**Exercise requirements:** When you reach the line containing "focal_35mm: 29" in the entries below, start writing out each line exactly, and stop after the line containing "f_number: 2.2".

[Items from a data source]
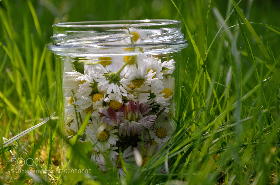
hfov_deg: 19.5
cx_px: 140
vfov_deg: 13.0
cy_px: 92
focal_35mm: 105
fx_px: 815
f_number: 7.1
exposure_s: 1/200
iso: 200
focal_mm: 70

==

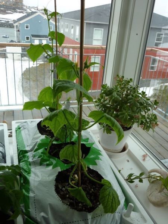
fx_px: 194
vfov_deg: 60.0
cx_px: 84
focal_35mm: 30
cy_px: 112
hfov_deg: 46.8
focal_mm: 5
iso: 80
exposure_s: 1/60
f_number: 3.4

--

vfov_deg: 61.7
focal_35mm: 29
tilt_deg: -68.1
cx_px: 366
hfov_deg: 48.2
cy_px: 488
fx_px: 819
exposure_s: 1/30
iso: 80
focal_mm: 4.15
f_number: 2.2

**Exercise result:**
focal_35mm: 29
tilt_deg: -68.1
cx_px: 366
hfov_deg: 48.2
cy_px: 488
fx_px: 819
exposure_s: 1/30
iso: 80
focal_mm: 4.15
f_number: 2.2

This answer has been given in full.